Rotting rice to be used to make ethanol
Move aims to prevent shortage of biofuel
Almost 4 million tonnes of decaying rice kept in government stocks for more than two years is expected to be used as feedstock to produce ethanol, due to be in short supply soon, according to the Department of Energy Business (DOEB).
The DOEB was informed by the central government that the rice bought from farmers during the Yingluck Shinawatra administration's rice-pledging scheme that has not been sold is decaying. It has become inedible, suitable only as feedstock to produce ethanol.
The supply of ethanol, which is blended with petrol to produce gasohol, is expected to fall short of demand in December and January due to the delay of the sugar-crushing season, which also means a delay in the production of molasses, the major feedstock for ethanol.
Director-general Witoon Kulcha- roenwirat said his department is preparing to temporarily switch feedstock from molasses to decaying rice from the government's stock in order to prevent a shortage of ethanol.
He said Thailand's ethanol production capacity stands at an average of 4 million litres per day with daily consumption of 3.6-3.8 million litres.
But the shortage of molasses caused by unfavourable weather that delayed sugar crushing and molasses production, as well as mismanagement among ethanol producers that exported some ethanol during the mid-year, are likely to cause a shortage this month.
Mr Witoon said the state Oil Fund would be ready to provide subsidies if the cost of producing ethanol from rice is higher than producing ethanol from molasses.

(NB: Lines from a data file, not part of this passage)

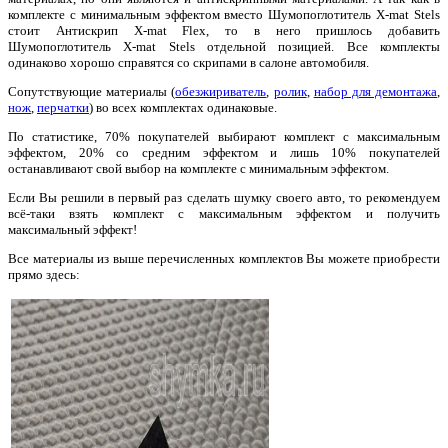
комплекте с минимальным эффектом вместо Шумопоглотитель X-mat Stels
стоит Антискрип X-mat Flex, то в него пришлось добавить
Шумопоглотитель X-mat Stels отдельной позицией. Все комплекты
одинаково хорошо справятся со скрипами в салоне автомобиля.
Сопутствующие материалы (
обезжириватель
,
ролик
,
набор для демонтажа
,
нож
,
перчатки
) во всех комплектах одинаковые.
По статистике, 70% покупателей выбирают комплект с максимальным
эффектом, 20% со средним эффектом и лишь 10% покупателей
останавливают свой выбор на комплекте с минимальным эффектом.
Если Вы решили в первый раз сделать шумку своего авто, то рекомендуем
всё-таки взять комплект с максимальным эффектом и получить
максимальный эффект!
Все материалы из выше перечисленных комплектов Вы можете приобрести
прямо здесь:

Details of the subsidies are expected to be discussed later.
The government now controls 8.4 million tonnes of rice bought from farmers since 2011, of which half is good quality and the remainder suitable for industrial use.
To prevent ethanol shortage in the long term, the DOEB has ordered ethanol producers, traders and oil retailers to report production, inventories and production capacity every day until the end of February.

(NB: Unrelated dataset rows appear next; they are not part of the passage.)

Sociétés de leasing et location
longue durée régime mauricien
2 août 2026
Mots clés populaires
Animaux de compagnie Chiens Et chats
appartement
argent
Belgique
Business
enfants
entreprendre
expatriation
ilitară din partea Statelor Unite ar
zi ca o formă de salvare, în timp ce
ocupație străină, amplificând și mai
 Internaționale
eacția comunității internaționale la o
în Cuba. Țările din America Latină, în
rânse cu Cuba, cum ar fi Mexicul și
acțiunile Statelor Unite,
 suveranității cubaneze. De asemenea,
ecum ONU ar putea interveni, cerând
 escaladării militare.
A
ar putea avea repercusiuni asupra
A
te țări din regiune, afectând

The DOEB expects ethanol production in December to be around 3.7 million litres per day with demand of around 3.8 million litres.
Given the uncertain ethanol production, the DOEB might delay the phase-out of E10, or gasohol 91, from January next year to January 2018, when there would only be E20 petrol available for all vehicles in Thailand.

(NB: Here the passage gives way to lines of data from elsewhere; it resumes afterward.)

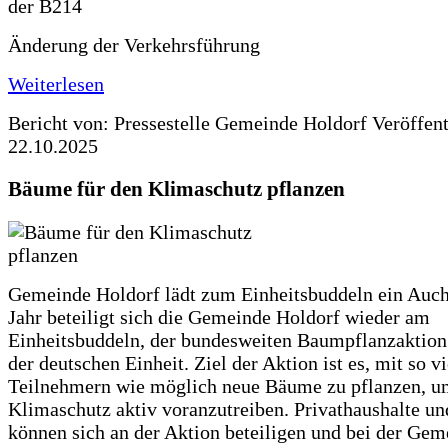
Änderung der Verkehrsführung
Weiterlesen
Bericht von: Pressestelle Gemeinde Holdorf
Veröffen
22.10.2025
Bäume für den Klimaschutz pflanzen
Gemeinde Holdorf lädt zum Einheitsbuddeln ein Auch
Jahr beteiligt sich die Gemeinde Holdorf wieder am
Einheitsbuddeln, der bundesweiten Baumpflanzaktio
der deutschen Einheit. Ziel der Aktion ist es, mit so v
Teilnehmern wie möglich neue Bäume zu pflanzen, u
Klimaschutz aktiv voranzutreiben. Privathaushalte un
können sich an der Aktion beteiligen und bei der Gem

The delay in the mandatory use of E20 nationwide means a delay in greater ethanol demand to be blended with petrol.
Previously, energy policymakers planned to slash E10 and leave only E20 available on the market within the next 10 years.
However, Mr Witoon said major oil retailers are unlikely to bring their ethanol reserve of around 1% of total consumption to be sold, which would be sufficient for slightly over three days.
Major oil retailers recently expressed concern that ethanol production would be short for up to 5-6 days as demand for petrol in the first 10 months of this year rose by as much as 14% during the time that global oil prices remain low.
Besides, the DOEB could also amend regulations related to ethanol production in order to help maintain sustainable ethanol production for the energy sector.
The development of biofuels in Thailand started around a decade ago, when global oil prices rose above US$100 a barrel.
Demand for biofuels has grown rapidly with the production of biofuels blended with petrol helping to reduce demand for pure petrol by up to 75 million litres per day.
According to a report by the Department of Alternative Energy Development and Efficiency in September, Thailand has a total of 4 million vehicles with petrol-compatible engines, 2.5 million compatible with ethanol-blended petrol, or gasohol, and around 1 million compatible with E20.